Photograph of Anna Worthy

Anna Worthy


About

My research project

Publications

Anna Worthy, Alistair Mackenzie, Nadia Smith, Caroline Shenton-Taylor (2024) Creation of simulated mammography data to supplement machine learning training datasets

Artificial intelligence has proven useful in the diagnosis of breast cancer from screening mammograms. This paper reports a computational method to correctly simulate training data compatible with the OMI-DB database; one of the largest databases of mammography images for medical research worldwide. Different mammography equipment has varying in-built quality that affects the noise and sharpness properties of an image. The simulation will alter an image to appear as if taken on a different detector, at a different dose or with a different image quality.
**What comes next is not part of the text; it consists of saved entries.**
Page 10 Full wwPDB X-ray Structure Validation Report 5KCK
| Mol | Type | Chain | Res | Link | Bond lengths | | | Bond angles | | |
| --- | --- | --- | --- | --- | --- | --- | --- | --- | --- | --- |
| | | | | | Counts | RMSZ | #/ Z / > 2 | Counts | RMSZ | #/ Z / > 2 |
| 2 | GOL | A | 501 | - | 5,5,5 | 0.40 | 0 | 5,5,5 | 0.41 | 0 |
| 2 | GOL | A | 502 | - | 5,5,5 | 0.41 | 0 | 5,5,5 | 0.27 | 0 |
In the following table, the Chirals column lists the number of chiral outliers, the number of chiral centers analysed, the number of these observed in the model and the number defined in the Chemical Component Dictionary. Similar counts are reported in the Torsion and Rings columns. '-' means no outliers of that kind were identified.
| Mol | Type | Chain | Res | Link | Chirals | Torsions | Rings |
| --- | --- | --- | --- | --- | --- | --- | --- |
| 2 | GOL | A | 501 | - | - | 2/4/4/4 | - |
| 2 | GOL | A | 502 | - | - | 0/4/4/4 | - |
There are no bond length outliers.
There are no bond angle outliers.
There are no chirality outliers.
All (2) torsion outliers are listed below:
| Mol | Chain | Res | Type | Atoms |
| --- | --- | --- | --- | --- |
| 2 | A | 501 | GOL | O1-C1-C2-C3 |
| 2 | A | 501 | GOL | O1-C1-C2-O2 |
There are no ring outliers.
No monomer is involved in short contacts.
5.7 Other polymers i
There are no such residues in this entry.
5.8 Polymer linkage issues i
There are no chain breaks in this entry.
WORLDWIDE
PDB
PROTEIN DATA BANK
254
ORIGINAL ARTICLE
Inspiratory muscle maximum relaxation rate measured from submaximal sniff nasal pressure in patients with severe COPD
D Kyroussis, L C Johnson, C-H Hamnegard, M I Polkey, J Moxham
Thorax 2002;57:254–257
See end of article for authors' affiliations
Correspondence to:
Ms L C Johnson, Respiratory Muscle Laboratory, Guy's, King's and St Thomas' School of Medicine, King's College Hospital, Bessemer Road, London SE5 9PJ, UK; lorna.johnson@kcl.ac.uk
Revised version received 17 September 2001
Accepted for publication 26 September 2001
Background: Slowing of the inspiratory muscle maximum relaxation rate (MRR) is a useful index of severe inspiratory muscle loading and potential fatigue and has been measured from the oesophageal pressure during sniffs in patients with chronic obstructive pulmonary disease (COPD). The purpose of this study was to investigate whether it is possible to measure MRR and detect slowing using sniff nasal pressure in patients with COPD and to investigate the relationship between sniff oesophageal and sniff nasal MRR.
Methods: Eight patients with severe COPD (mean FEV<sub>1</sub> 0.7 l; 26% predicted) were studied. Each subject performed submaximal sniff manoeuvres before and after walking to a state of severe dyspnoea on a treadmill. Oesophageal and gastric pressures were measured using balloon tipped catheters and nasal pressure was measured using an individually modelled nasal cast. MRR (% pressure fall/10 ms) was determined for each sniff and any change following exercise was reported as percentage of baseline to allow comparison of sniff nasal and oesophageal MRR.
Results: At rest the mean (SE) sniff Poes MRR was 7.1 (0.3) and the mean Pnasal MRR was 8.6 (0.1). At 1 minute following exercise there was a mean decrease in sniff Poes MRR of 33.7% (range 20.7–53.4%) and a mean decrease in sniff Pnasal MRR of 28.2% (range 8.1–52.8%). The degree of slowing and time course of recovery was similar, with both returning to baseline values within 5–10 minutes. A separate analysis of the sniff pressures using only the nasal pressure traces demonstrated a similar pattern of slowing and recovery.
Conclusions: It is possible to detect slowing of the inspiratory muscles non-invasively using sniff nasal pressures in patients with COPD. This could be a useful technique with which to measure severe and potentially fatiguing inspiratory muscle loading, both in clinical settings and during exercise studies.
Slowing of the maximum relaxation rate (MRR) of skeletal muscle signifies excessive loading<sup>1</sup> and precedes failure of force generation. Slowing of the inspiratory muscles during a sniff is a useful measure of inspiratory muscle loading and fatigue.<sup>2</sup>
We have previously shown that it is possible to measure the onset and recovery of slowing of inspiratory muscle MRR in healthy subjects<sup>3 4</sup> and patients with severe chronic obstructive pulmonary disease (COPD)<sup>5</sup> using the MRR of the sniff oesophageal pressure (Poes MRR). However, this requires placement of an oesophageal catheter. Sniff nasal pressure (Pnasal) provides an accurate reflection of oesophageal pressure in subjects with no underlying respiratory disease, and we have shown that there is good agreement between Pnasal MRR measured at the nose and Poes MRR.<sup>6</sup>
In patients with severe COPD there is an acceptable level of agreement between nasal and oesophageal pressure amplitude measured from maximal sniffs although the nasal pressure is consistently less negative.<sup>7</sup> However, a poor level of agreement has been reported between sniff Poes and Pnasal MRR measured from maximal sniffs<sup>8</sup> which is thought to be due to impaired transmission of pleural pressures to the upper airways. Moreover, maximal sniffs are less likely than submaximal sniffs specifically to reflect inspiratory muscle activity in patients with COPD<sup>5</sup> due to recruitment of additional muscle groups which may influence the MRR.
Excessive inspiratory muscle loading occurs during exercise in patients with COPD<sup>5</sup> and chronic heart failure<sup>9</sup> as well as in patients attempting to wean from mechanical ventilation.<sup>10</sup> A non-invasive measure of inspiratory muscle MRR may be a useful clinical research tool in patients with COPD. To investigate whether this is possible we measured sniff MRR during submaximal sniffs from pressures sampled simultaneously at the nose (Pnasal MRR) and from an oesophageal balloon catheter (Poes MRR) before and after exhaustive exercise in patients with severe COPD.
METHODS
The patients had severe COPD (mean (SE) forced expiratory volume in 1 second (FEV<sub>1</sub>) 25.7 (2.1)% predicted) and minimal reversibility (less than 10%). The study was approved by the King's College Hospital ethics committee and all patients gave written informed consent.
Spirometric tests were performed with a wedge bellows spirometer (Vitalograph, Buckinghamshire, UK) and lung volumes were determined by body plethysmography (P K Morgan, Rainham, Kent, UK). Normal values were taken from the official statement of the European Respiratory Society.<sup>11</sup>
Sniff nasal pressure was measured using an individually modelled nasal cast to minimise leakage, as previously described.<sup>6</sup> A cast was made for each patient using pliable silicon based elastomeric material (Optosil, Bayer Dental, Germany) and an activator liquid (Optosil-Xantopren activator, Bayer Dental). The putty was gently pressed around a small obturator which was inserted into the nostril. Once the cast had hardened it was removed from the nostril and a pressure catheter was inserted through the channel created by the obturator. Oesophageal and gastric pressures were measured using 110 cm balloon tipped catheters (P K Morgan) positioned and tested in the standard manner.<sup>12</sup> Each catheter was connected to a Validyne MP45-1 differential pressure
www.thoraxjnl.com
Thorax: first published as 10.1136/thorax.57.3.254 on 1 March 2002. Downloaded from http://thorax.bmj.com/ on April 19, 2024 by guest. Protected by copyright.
A Python code has been developed to isolate the electronic, quantum and structural noise coefficients associated with digital mammography detectors for this purpose, building on previous work. A fit between noise power spectra and air kerma is used to find the noise coefficients, which are used with a random phase contribution to create noise images. These noise images are combined with flat-field signals to form simulated images. To simulate the results obtained at one dose from another, a dose factor is introduced to scale the noise contributions. Simulating a mammogram to appear as if taken under different conditions allows a more general training dataset to be created with minimal loss of biological information and without the ethical concerns of taking multiple images of a breast. A tailored dataset could be generated to facilitate an assessment of the performance of artificial intelligence tools for breast cancer detection or breast density calculations.